A Jordanian officer shot dead two US government security contractors, a South African trainer and a Jordanian translator at a US-funded police training facility near Amman yesterday before being killed in a shootout, authorities said yesterday.

US President Barack Obama said he was treating the attack at the King Abdullah Training Centre – in which four Jordanians and one Lebanese citizen were wounded – very seriously and a full investigation was under way.

The gunman was a police captain, a senior Jordanian official said. There was no immediate word on the attacker’s background or motive. But Jordan is a staunch US ally in the Washington-led campaign against Islamic State militants who hold large areas of neighbouring Syria and Iraq, a position Jordanian officials say leaves the kingdom vulnerable to jihadist attacks.

The US Embassy in Amman said two American civilian security contractors and a South African contractor were shot to death, and the slain Jordanian was a translator according to the Jordanian government.

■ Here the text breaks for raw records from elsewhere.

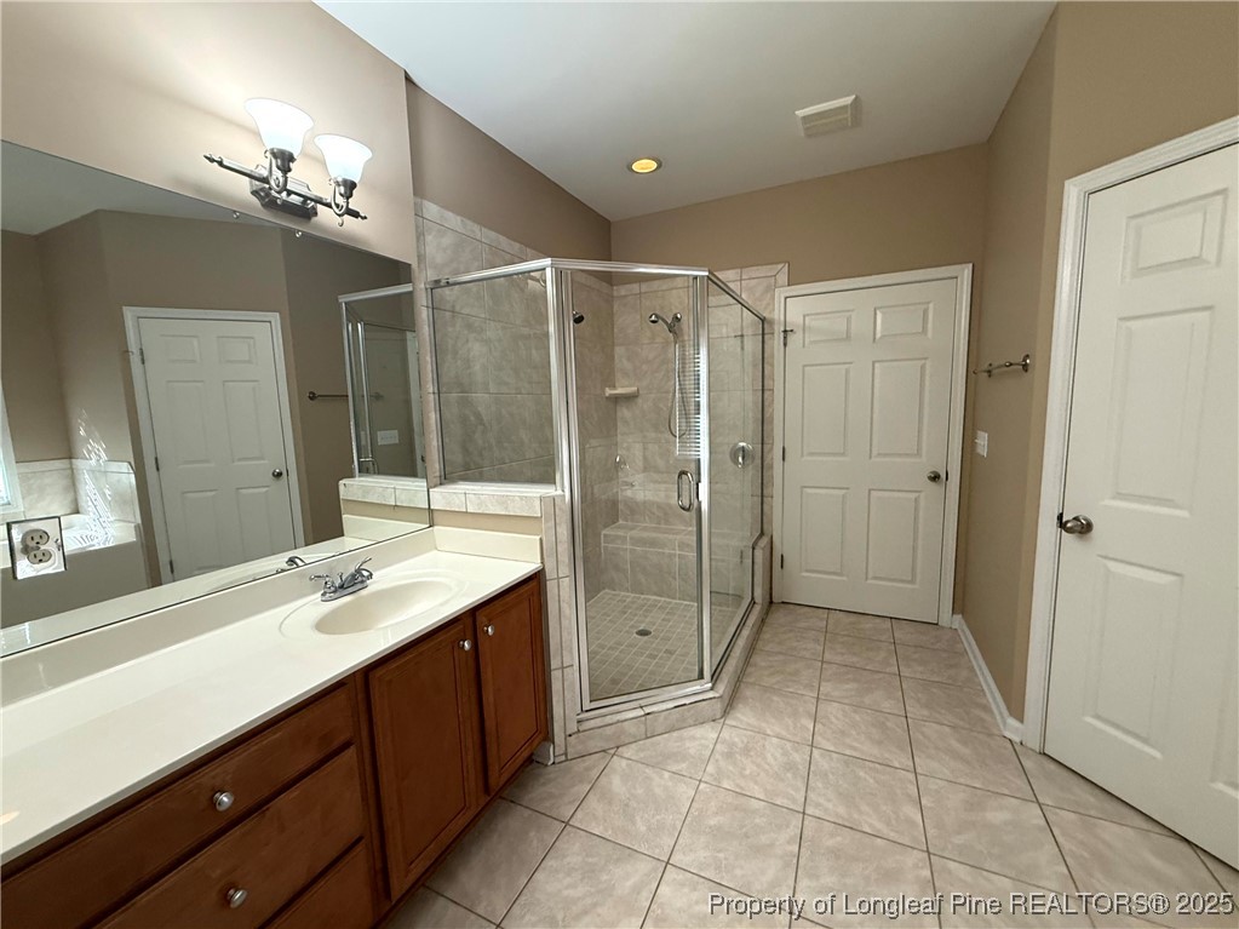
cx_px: 620
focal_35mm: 14
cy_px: 464
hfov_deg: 102.1
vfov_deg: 85.7
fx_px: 501
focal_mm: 2.22
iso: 250
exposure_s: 1/60
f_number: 2.2
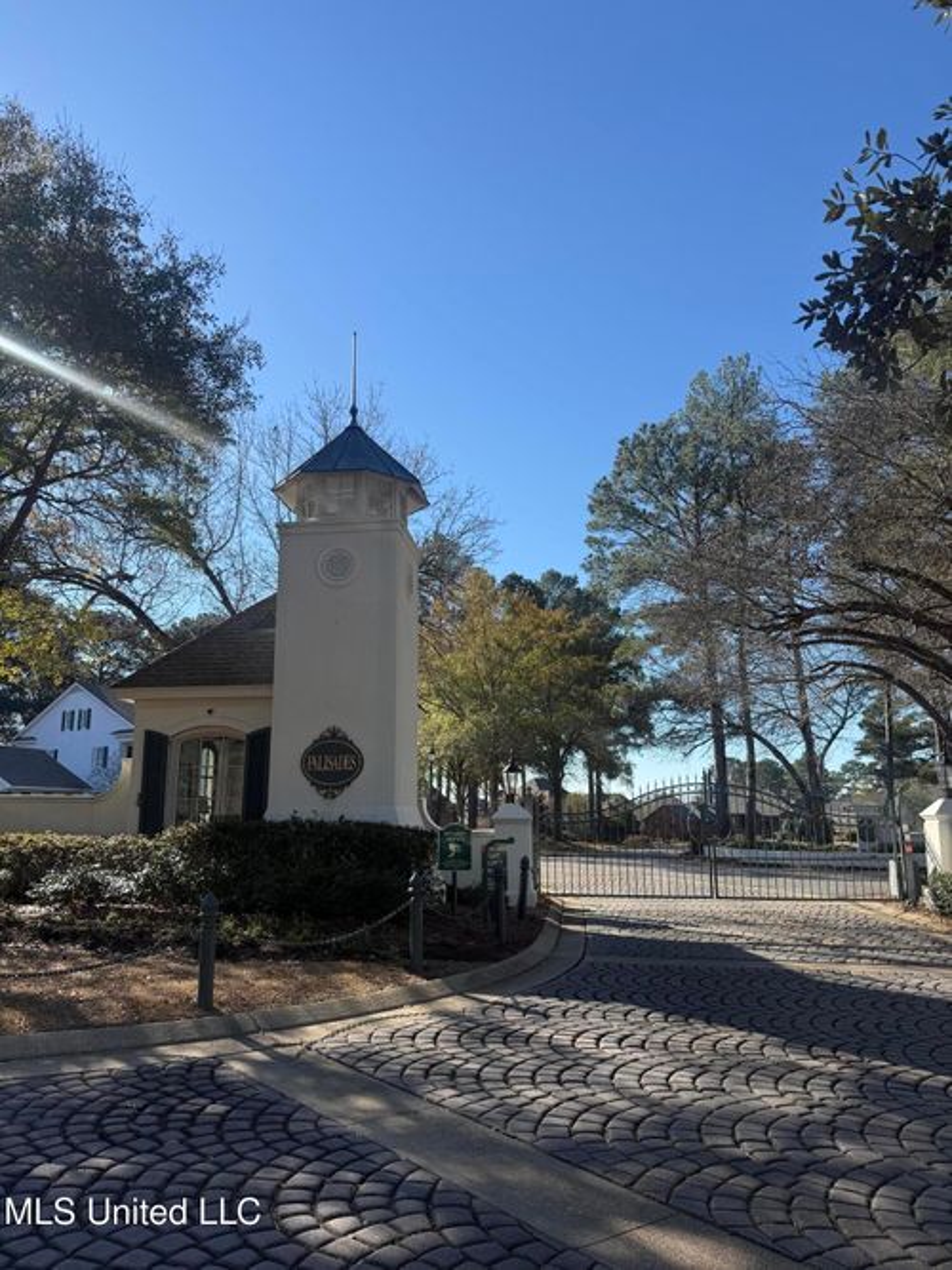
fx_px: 880
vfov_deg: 71.6
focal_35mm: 24
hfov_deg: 56.8
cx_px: 476
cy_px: 635
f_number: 1.78
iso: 80
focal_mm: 6.76
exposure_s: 1/3021
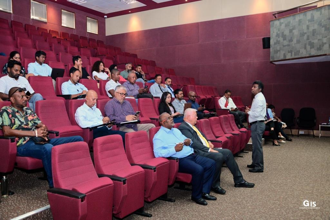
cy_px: 110
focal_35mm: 32
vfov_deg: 41.1
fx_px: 293
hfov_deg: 58.8
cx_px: 165
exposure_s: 1/200
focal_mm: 32
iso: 4000
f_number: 5.6
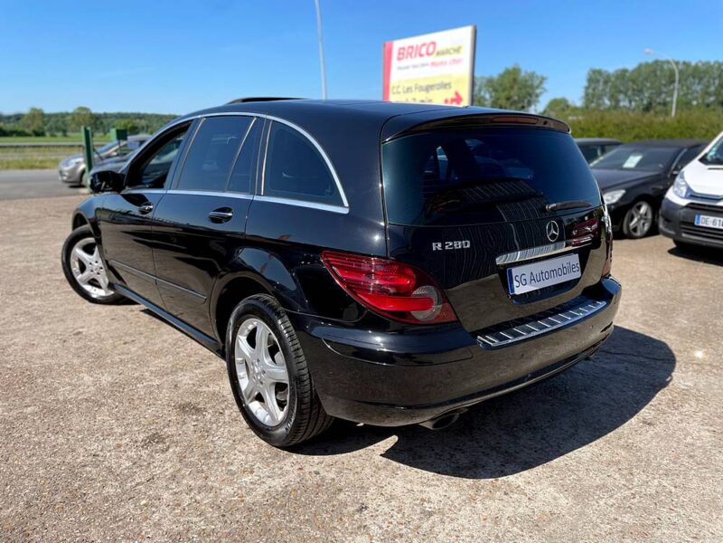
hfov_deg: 67.3
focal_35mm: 26
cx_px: 362
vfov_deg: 53.1
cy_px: 272
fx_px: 543
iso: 50
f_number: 1.6
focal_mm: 4.2
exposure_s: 1/3040
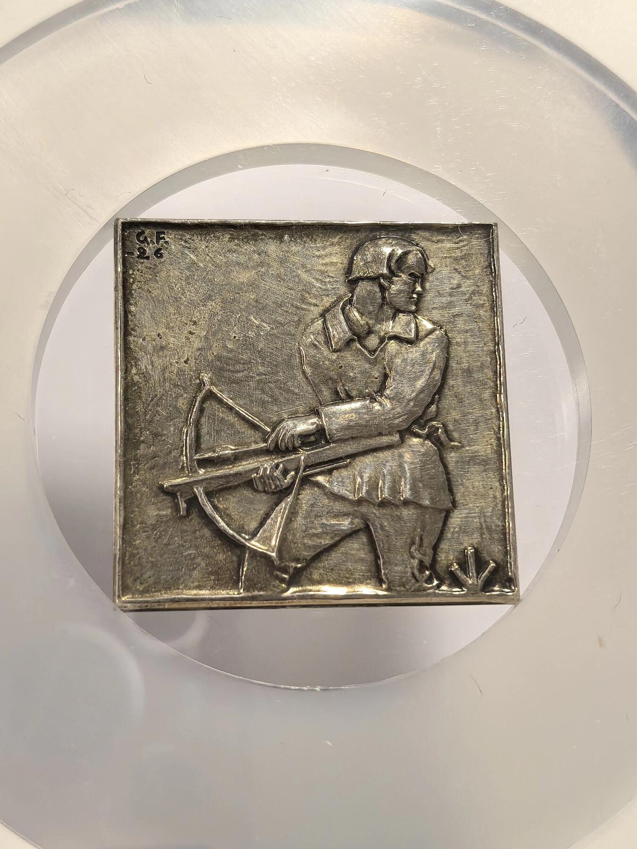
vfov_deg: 35.5
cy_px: 424
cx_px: 318
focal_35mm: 54
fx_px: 1325
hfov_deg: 27.0
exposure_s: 1/100
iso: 250
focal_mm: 6.98
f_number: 2
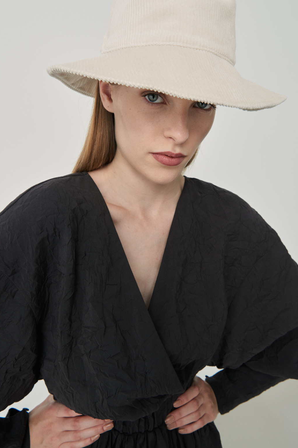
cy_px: 206
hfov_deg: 46.4
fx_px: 348
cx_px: 152
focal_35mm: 28
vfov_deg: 65.4
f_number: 8
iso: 125
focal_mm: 24
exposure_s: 1/200
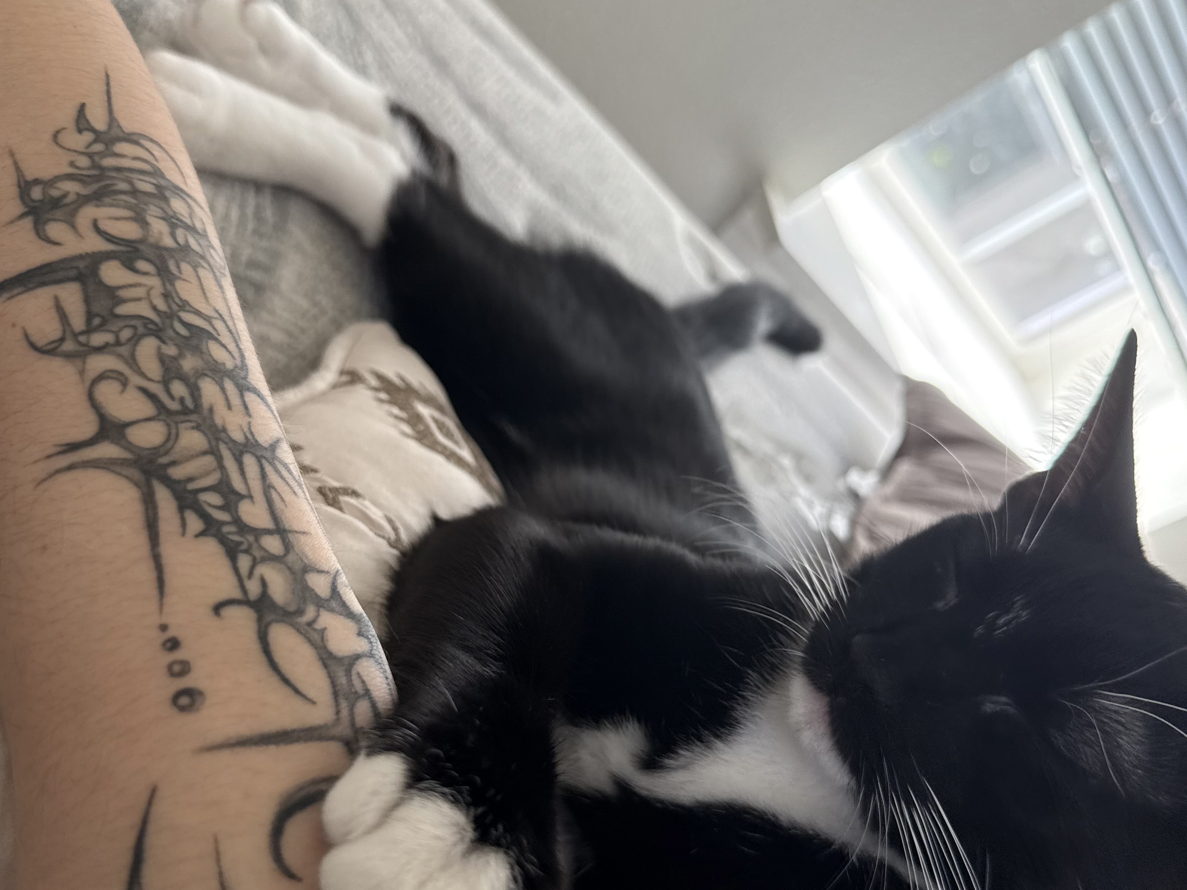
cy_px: 523
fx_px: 1132
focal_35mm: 33
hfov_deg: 55.3
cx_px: 605
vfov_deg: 42.8
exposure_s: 1/142
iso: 160
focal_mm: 6.76
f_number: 1.78
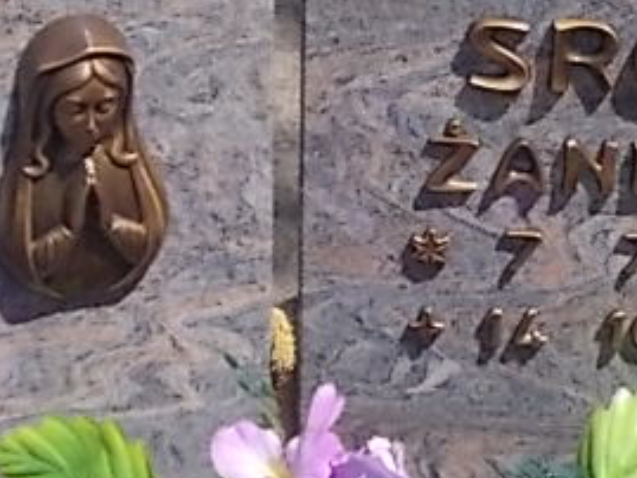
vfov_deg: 12.4
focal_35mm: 119
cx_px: 483
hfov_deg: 16.5
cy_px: 170
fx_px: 2191
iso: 80
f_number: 11.3
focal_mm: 9
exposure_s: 1/80
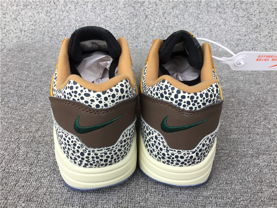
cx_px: 138
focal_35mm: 31
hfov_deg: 58.4
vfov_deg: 45.4
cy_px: 104
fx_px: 248
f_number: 2.4
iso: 32
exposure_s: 1/100
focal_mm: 3.3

Jordanian government spokes-man Mohammad Momani denied an assertion by three US government sources later yesterday that eight people were killed in the incident, reiterating that five had died including the gunman. One of the wounded was in critical condition, he said. A US official said the two Americans were working for the US.State Department’s International Narcotics and Law Enforcement Affairs Bureau training Palestinian security forces.

Mr Obama told reporters at the White House: “The fact that someone dressed in military uniform carried out an attack at a training facility in Jordan..., we take this very seriously, and we’ll be working closely with the Jordanians to determine exactly what happened.”

Security sources said several earlier militant plots to attack the King Abdullah training centre had been foiled. Mr Momani, the government spokesman, said the attacker was shot dead by Jordanian security forces inside the training centre. He did not commit suicide as security sources had earlier reported.

The training facility was set up on the outskirts of the capital Amman after the 2003 US invasion of Iraq to help rebuild the shattered country’s security forces and to train Palestinian Authority police officers.

Jordan hosts several hundred US contractors who are part of a military programme to bolster its defences, including the stationing of F16 fighter jets that use Jordanian airfields to hit Islamic State positions in neighbouring Syria.

But Jordan’s role in the war against Islamic State has raised disquiet among some Jordanians about instability at their borders. They fear that Amman’s enhanced role in the campaign might provoke Islamist bloodshed in their country.

Jordanian authorities have since tightened security around sensitive government districts, increased surveillance of radical Islamists and jailed dozens on suspicion of plotting attacks on Israelis, Americans and other Westerners.

King Abdullah believes fervently that ultra hardline jihadists pose an existential threat to the kingdom.